According to internal performance testing, this PR introduced regressions in ClickBench queries Q20 (by 2x), Q21 (by 8x) and Q22 (by 3x) despite the lockless implementation (compared to the original implementation #86076) and my performance testing (here). I have no idea what caused this and how to check deeper (perhaps try to reproduce with ClickBench again, maybe #87337 will help), but for now I need to revert this PR as it blocks the 25.9 release.

I think introducing PR #87337 can resolve the performance regression.

zhongyuankai · 2025-09-23T12:26:40Z

@rschu1ze Can we run ClickBench again based on PR #87337?

rschu1ze · 2025-09-23T12:26:40Z

I think introducing PR #87337 can resolve the performance regression.

Could be. #87337 will nevertheless need some time to review and test. We can do it on top of a revert of the revert (which I am preparing right now).

rschu1ze · 2025-09-23T12:27:57Z

@rschu1ze Can we run ClickBench again based on PR #87337?
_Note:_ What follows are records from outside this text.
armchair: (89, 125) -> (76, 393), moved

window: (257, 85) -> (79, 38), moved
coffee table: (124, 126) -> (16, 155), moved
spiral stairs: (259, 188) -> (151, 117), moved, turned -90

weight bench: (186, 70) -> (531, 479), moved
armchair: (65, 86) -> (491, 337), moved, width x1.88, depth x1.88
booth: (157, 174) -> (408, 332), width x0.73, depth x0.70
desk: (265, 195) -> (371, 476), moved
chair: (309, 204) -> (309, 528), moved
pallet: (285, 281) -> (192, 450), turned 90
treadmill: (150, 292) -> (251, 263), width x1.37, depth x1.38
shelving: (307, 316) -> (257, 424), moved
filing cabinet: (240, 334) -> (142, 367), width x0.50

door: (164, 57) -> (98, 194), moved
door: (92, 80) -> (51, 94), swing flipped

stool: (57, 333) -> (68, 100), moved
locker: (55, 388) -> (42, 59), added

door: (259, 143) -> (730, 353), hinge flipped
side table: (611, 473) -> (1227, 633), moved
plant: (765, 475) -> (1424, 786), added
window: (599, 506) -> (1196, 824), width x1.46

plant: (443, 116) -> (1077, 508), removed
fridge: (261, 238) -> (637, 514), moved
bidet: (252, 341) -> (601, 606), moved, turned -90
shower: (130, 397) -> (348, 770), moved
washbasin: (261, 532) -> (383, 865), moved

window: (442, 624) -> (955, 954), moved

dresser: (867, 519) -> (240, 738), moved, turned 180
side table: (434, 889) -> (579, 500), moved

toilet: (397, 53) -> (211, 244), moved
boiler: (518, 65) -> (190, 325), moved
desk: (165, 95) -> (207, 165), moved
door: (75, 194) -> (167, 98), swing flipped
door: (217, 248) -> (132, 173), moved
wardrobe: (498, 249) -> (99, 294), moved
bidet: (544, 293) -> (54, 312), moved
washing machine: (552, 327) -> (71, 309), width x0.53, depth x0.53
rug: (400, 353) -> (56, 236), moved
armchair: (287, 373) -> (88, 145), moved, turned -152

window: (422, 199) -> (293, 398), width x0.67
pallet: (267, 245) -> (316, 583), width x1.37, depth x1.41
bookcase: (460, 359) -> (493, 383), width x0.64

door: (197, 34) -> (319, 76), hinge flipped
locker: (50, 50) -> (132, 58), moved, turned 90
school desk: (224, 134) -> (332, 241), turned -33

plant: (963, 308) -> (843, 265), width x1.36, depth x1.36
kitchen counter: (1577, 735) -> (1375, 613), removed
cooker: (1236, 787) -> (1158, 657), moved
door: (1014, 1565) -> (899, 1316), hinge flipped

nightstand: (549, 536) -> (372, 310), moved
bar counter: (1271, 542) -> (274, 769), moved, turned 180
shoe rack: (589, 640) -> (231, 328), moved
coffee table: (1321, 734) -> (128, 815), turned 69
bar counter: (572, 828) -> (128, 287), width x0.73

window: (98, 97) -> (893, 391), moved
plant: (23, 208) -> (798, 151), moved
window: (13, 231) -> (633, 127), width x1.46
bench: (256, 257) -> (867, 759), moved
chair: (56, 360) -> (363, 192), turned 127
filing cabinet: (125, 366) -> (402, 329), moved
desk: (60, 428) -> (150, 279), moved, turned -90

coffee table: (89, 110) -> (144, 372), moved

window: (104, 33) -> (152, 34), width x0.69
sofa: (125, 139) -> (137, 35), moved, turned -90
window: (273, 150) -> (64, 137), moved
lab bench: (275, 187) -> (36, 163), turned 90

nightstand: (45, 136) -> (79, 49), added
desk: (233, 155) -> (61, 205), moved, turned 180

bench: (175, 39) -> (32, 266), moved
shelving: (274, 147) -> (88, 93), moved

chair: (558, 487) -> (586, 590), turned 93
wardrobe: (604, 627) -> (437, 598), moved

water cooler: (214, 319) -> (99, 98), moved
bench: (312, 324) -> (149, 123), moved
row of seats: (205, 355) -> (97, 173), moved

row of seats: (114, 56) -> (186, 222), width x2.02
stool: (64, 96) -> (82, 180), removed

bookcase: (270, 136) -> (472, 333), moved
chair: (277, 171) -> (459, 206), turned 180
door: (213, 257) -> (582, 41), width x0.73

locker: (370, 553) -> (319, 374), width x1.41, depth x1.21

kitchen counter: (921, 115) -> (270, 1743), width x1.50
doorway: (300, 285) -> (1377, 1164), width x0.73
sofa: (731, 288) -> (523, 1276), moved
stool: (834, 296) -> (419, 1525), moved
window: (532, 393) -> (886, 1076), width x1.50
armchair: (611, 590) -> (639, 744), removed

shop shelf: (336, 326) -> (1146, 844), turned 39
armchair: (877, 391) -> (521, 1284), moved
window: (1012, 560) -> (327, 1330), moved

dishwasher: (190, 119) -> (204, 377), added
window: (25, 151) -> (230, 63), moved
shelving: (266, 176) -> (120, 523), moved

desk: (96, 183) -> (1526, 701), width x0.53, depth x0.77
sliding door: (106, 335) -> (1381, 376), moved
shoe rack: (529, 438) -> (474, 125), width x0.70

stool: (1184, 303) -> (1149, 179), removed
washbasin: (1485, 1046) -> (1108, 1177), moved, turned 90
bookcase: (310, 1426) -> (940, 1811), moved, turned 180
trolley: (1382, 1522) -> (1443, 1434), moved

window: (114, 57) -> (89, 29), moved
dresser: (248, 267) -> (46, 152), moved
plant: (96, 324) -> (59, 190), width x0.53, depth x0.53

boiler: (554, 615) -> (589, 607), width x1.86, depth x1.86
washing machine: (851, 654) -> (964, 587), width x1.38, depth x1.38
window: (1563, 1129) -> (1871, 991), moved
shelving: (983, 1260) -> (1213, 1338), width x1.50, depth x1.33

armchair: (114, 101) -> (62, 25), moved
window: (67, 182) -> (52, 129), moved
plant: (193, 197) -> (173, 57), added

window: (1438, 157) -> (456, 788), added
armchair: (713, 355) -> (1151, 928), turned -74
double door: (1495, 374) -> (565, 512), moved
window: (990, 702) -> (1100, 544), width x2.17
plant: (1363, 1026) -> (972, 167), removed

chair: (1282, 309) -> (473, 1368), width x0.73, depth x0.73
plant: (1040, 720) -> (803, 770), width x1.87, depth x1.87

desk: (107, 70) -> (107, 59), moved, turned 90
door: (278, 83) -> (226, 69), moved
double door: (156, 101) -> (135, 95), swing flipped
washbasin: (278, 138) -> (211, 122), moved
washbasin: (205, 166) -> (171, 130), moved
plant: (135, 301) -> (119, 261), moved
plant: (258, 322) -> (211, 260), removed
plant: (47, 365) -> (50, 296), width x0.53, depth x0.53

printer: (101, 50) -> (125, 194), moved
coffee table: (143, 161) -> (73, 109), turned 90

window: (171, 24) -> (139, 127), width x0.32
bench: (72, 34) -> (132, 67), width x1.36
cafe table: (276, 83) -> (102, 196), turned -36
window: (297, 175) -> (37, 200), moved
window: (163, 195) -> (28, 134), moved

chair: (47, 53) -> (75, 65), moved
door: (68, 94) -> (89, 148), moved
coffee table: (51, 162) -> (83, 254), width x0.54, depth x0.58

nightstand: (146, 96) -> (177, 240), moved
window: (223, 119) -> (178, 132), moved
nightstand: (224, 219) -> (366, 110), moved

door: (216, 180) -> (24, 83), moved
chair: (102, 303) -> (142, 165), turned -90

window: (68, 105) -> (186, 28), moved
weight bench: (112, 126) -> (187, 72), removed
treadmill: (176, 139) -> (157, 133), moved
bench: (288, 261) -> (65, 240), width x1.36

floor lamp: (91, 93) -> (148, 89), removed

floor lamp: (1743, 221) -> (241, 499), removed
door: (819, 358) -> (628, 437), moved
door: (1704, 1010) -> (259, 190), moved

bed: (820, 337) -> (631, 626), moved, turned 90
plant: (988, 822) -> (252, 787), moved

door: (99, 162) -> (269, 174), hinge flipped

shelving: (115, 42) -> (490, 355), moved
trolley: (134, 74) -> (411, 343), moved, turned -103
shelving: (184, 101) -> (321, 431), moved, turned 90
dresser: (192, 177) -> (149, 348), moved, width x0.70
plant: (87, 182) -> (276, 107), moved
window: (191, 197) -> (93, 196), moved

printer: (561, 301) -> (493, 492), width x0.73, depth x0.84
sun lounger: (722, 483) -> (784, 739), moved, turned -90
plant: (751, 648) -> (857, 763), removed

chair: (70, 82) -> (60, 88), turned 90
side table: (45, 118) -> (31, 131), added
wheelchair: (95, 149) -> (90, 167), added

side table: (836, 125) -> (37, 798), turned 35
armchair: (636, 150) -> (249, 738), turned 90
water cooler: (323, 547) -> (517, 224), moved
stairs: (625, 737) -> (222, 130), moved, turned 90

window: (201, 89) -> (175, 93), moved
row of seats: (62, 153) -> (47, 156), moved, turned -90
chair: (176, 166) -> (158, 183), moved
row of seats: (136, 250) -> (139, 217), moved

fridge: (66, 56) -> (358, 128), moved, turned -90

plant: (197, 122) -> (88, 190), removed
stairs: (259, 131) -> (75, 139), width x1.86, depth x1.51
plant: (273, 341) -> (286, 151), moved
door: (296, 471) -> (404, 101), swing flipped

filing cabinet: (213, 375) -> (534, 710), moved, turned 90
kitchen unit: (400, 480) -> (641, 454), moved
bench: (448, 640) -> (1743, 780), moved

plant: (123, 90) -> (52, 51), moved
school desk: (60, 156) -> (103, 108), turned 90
Sure we can. What confused me is that our internal ClickBench tests showed a regression but my testing (above) did not.

zhongyuankai · 2025-09-23T12:44:36Z

I think introducing PR #87337 can resolve the performance regression.

Could be. #87337 will nevertheless need some time to review and test. We can do it on top of a revert of the revert (which I am preparing right now).

Ok.

alexey-milovidov · 2025-09-24T12:37:47Z

Is there any real scenario in which the memory consumption of the query condition cache is a problem?

rschu1ze · 2025-09-29T08:15:23Z

Is there any real scenario in which the memory consumption of the query condition cache is a problem?

There is none. The real point of this PR is its new QueryConditionCacheWriter abstraction. It gets rid of dirty in-place modification of existing cache entries in QueryConditionCache::write (cache entries are supposed to be immutable).